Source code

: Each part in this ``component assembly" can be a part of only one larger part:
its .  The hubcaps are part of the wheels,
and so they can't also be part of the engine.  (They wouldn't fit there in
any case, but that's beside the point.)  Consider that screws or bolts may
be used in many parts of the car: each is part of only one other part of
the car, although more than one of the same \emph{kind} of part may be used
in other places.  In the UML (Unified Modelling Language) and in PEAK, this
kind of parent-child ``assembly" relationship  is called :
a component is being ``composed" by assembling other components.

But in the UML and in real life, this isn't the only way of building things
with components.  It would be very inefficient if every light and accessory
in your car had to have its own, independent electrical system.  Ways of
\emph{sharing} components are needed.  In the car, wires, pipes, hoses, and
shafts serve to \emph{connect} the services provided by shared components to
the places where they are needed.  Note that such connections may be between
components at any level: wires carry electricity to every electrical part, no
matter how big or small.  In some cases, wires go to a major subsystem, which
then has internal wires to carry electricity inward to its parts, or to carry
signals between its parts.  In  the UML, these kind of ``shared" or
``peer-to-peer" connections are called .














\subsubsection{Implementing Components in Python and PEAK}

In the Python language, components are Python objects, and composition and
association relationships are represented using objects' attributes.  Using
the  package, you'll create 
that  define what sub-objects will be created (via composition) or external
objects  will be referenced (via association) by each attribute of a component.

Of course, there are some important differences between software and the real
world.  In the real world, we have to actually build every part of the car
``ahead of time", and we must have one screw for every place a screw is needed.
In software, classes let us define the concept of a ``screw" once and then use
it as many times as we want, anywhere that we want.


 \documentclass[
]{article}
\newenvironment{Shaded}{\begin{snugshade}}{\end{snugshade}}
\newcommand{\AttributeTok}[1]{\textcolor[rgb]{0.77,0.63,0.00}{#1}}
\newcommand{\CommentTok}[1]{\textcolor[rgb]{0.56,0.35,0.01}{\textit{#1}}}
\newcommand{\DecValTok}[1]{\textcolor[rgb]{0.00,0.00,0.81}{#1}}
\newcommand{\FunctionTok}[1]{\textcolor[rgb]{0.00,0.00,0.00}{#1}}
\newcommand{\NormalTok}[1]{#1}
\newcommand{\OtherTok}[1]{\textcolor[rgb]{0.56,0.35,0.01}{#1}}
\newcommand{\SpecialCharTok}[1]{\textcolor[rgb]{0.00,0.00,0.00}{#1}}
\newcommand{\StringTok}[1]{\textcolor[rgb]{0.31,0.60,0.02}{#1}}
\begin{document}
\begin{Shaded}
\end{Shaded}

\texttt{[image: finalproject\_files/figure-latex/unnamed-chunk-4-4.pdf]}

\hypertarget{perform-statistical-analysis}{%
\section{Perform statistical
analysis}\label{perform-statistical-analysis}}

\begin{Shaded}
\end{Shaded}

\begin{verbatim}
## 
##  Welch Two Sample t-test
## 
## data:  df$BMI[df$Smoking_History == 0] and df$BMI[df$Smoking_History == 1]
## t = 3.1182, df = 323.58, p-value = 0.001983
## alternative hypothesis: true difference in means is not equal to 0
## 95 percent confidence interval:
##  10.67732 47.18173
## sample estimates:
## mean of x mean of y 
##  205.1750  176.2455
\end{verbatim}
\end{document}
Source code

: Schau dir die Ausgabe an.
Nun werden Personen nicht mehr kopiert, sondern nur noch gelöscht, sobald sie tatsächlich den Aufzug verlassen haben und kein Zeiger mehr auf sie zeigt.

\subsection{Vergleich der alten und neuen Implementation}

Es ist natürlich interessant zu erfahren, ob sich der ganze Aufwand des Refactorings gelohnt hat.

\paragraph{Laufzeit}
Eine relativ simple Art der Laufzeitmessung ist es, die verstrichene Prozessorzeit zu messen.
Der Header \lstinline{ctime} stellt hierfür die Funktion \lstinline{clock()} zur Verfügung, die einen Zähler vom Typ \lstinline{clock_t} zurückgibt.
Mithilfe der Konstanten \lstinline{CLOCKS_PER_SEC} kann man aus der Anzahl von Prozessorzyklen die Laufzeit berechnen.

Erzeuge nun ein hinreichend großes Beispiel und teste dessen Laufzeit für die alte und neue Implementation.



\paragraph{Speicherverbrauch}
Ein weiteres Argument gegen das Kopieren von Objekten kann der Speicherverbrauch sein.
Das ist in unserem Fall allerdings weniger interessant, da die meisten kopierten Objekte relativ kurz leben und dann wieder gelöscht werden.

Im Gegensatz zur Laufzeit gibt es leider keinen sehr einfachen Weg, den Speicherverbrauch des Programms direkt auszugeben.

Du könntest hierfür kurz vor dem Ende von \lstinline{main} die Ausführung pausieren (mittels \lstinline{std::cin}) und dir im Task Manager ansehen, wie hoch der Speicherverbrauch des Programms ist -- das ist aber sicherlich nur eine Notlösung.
—————
Instructions to follow
The response should be an exact copy of all the records above.

Result
Source code

: Each part in this ``component assembly" can be a part of only one larger part:
its .  The hubcaps are part of the wheels,
and so they can't also be part of the engine.  (They wouldn't fit there in
any case, but that's beside the point.)  Consider that screws or bolts may
be used in many parts of the car: each is part of only one other part of
the car, although more than one of the same \emph{kind} of part may be used
in other places.  In the UML (Unified Modelling Language) and in PEAK, this
kind of parent-child ``assembly" relationship  is called :
a component is being ``composed" by assembling other components.

But in the UML and in real life, this isn't the only way of building things
with components.  It would be very inefficient if every light and accessory
in your car had to have its own, independent electrical system.  Ways of
\emph{sharing} components are needed.  In the car, wires, pipes, hoses, and
shafts serve to \emph{connect} the services provided by shared components to
the places where they are needed.  Note that such connections may be between
components at any level: wires carry electricity to every electrical part, no
matter how big or small.  In some cases, wires go to a major subsystem, which
then has internal wires to carry electricity inward to its parts, or to carry
signals between its parts.  In  the UML, these kind of ``shared" or
``peer-to-peer" connections are called .














\subsubsection{Implementing Components in Python and PEAK}

In the Python language, components are Python objects, and composition and
association relationships are represented using objects' attributes.  Using
the  package, you'll create 
that  define what sub-objects will be created (via composition) or external
objects  will be referenced (via association) by each attribute of a component.

Of course, there are some important differences between software and the real
world.  In the real world, we have to actually build every part of the car
``ahead of time", and we must have one screw for every place a screw is needed.
In software, classes let us define the concept of a ``screw" once and then use
it as many times as we want, anywhere that we want.


 \documentclass[
]{article}
\newenvironment{Shaded}{\begin{snugshade}}{\end{snugshade}}
\newcommand{\AttributeTok}[1]{\textcolor[rgb]{0.77,0.63,0.00}{#1}}
\newcommand{\CommentTok}[1]{\textcolor[rgb]{0.56,0.35,0.01}{\textit{#1}}}
\newcommand{\DecValTok}[1]{\textcolor[rgb]{0.00,0.00,0.81}{#1}}
\newcommand{\FunctionTok}[1]{\textcolor[rgb]{0.00,0.00,0.00}{#1}}
\newcommand{\NormalTok}[1]{#1}
\newcommand{\OtherTok}[1]{\textcolor[rgb]{0.56,0.35,0.01}{#1}}
\newcommand{\SpecialCharTok}[1]{\textcolor[rgb]{0.00,0.00,0.00}{#1}}
\newcommand{\StringTok}[1]{\textcolor[rgb]{0.31,0.60,0.02}{#1}}
\begin{document}
\begin{Shaded}
\end{Shaded}

\texttt{[image: finalproject\_files/figure-latex/unnamed-chunk-4-4.pdf]}

\hypertarget{perform-statistical-analysis}{%
\section{Perform statistical
analysis}\label{perform-statistical-analysis}}

\begin{Shaded}
\end{Shaded}

\begin{verbatim}
## 
##  Welch Two Sample t-test
## 
## data:  df$BMI[df$Smoking_History == 0] and df$BMI[df$Smoking_History == 1]
## t = 3.1182, df = 323.58, p-value = 0.001983
## alternative hypothesis: true difference in means is not equal to 0
## 95 percent confidence interval:
##  10.67732 47.18173
## sample estimates:
## mean of x mean of y 
##  205.1750  176.2455
\end{verbatim}
\end{document}
Source code

: Schau dir die Ausgabe an.
Nun werden Personen nicht mehr kopiert, sondern nur noch gelöscht, sobald sie tatsächlich den Aufzug verlassen haben und kein Zeiger mehr auf sie zeigt.

\subsection{Vergleich der alten und neuen Implementation}

Es ist natürlich interessant zu erfahren, ob sich der ganze Aufwand des Refactorings gelohnt hat.

\paragraph{Laufzeit}
Eine relativ simple Art der Laufzeitmessung ist es, die verstrichene Prozessorzeit zu messen.
Der Header \lstinline{ctime} stellt hierfür die Funktion \lstinline{clock()} zur Verfügung, die einen Zähler vom Typ \lstinline{clock_t} zurückgibt.
Mithilfe der Konstanten \lstinline{CLOCKS_PER_SEC} kann man aus der Anzahl von Prozessorzyklen die Laufzeit berechnen.

Erzeuge nun ein hinreichend großes Beispiel und teste dessen Laufzeit für die alte und neue Implementation.



\paragraph{Speicherverbrauch}
Ein weiteres Argument gegen das Kopieren von Objekten kann der Speicherverbrauch sein.
Das ist in unserem Fall allerdings weniger interessant, da die meisten kopierten Objekte relativ kurz leben und dann wieder gelöscht werden.

Im Gegensatz zur Laufzeit gibt es leider keinen sehr einfachen Weg, den Speicherverbrauch des Programms direkt auszugeben.

Du könntest hierfür kurz vor dem Ende von \lstinline{main} die Ausführung pausieren (mittels \lstinline{std::cin}) und dir im Task Manager ansehen, wie hoch der Speicherverbrauch des Programms ist -- das ist aber sicherlich nur eine Notlösung.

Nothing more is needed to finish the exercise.